这确实是个好主意了,夫子、学子都考虑到了。
众位学子们觉得马文才说的很对,张嘴就要附和,却被夫子瞪视住了。
毕竟,拿人钱财与人消灾,即便不行,也该争取一下,让委托人看一看,他是对得起那些银钱的。
被夫子这么一威胁,想说话的学子便把话又咽了下去,再观察观察。
是以,讲堂里突然便安静了下来。
但是,谢道颖她就不是个安静的人,她又又有话要说了。
她敲了敲桌子,大声说道:“夫子,大家都觉得文才兄的主意甚好,既兼顾到了同窗们的感情,也达成了夫子想要解决同窗之间矛盾的期望,我举双手双脚赞同!”
梁山伯也道:“我也举双手双脚赞同,多谢夫子为大家想的如此周到。”
祝英台紧随着梁山伯之后说道:“山伯说得对,既然是调房,那便该让大家都满意。”
荀句伯说道:“正是如此,夫子大才啊。这同窗之间的矛盾,还是早点解决早点好啊。否则,又伤学业又伤感情,不划算啊!”
马文才看向夫子,问道:“不知夫子有何想法。”
想法,想法,都不听他的,他能有什么想法?不过,陈夫子不能像对待谢道颖那般,粗暴的让马文才闭嘴,只能看向了王蓝田。

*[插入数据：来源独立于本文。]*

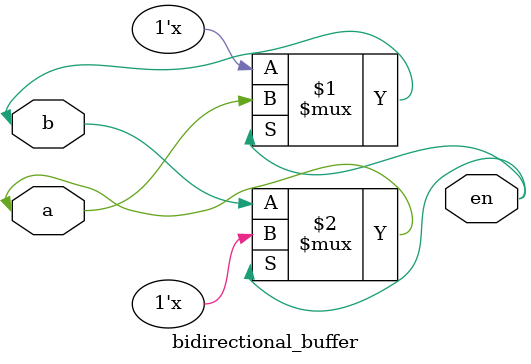
<source format=v>
module bidirectional_buffer(a, b, en);

inout a, b;
output en;
bufif1 b1(b, a, en);
bufif0 b2(a, b, en);

endmodule 


</source>
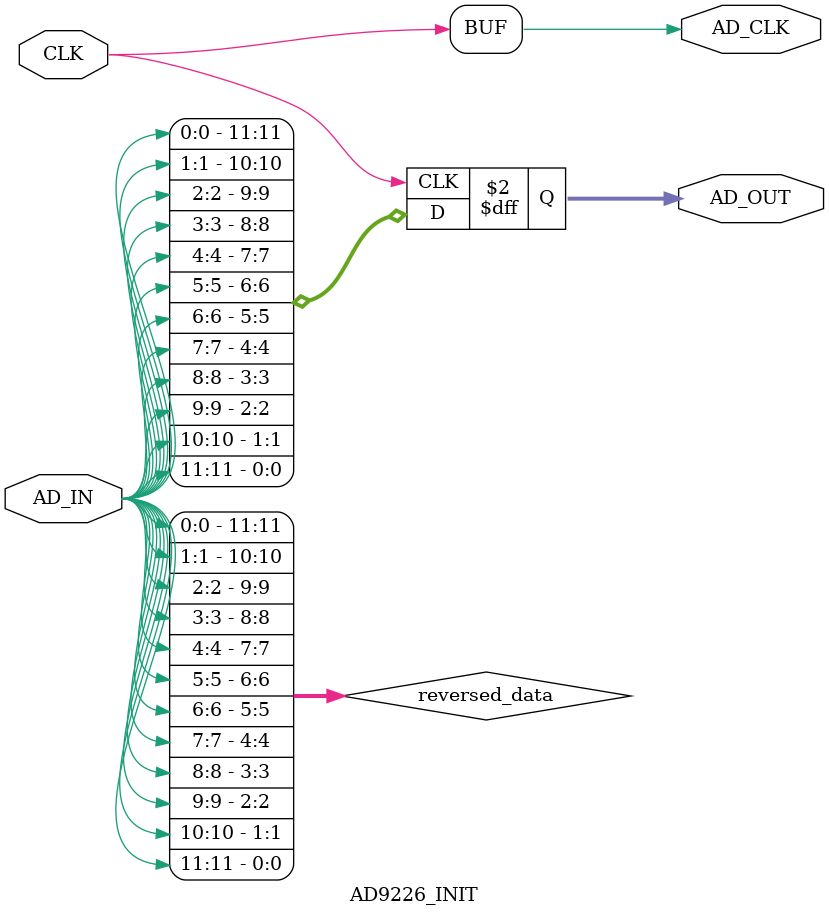
<source format=v>
module AD9226_INIT(
	input CLK, 
	input [11:0] AD_IN,
	output AD_CLK, 
	output reg [11:0] AD_OUT
);

	assign AD_CLK = CLK;
	
	wire [11:0]reversed_data = {
    AD_IN[0], AD_IN[1], AD_IN[2], AD_IN[3], 
    AD_IN[4], AD_IN[5], AD_IN[6], AD_IN[7], 
    AD_IN[8], AD_IN[9], AD_IN[10], AD_IN[11]};
	always @(posedge CLK)
		AD_OUT <= reversed_data;  
	
endmodule

</source>
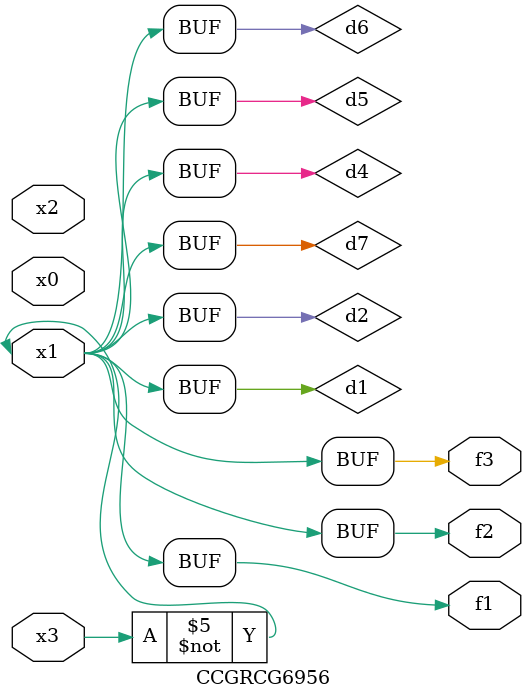
<source format=v>
module CCGRCG6956(
	input x0, x1, x2, x3,
	output f1, f2, f3
);

	wire d1, d2, d3, d4, d5, d6, d7;

	not (d1, x3);
	buf (d2, x1);
	xnor (d3, d1, d2);
	nor (d4, d1);
	buf (d5, d1, d2);
	buf (d6, d4, d5);
	nand (d7, d4);
	assign f1 = d6;
	assign f2 = d7;
	assign f3 = d6;
endmodule

</source>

他是不可能为了王蓝田得罪马文才的,若是王蓝田还有想法,那就谁行谁上。
王蓝田不知马文才是否愿意与他同住,此时自然不好贸然出口,只能讪笑道:“其实,这房换不换也没那么重要,还不如就这样保持原样呢,省得折腾夫子。”
他突然发现,和马文才同房固然好处多,但这显然不是他一个人能决定的问题。
而且,秦京生这条哈巴狗很好用,要他端茶他绝不打水,要他磨墨他绝不洗笔,若换一个人,恐怕没他这么用的顺手。
但是,一码归一码,王蓝田对只拿钱不办事的夫子,心中怨怼极深。
本来送银钱贿赂他,就是想要他利用手中职权强行换房的,没想到他竟然如此没用,将一切都推给了自己,真是白瞎了他那五十两银了!
一听王蓝田的话,有同窗不高兴了,什么保持原样不变,这是闹哪般啊?
哦,夫子放了一堆屁后,只留余臭,什么问题都没解决,然后拍拍屁股走人了,这说得过去吗?
不行,这房必须得换,谁爱跟那家伙同住谁住,反正他不住了。
“王蓝田,你不愿意你不换就行,你还能管的了别人换吗?!”
“就是就是,自作什么主张,我是坚决要换的!”
“我也要换!”
“大家安静。”马文才手一抬,大家立即便闭上了嘴,安静了下来。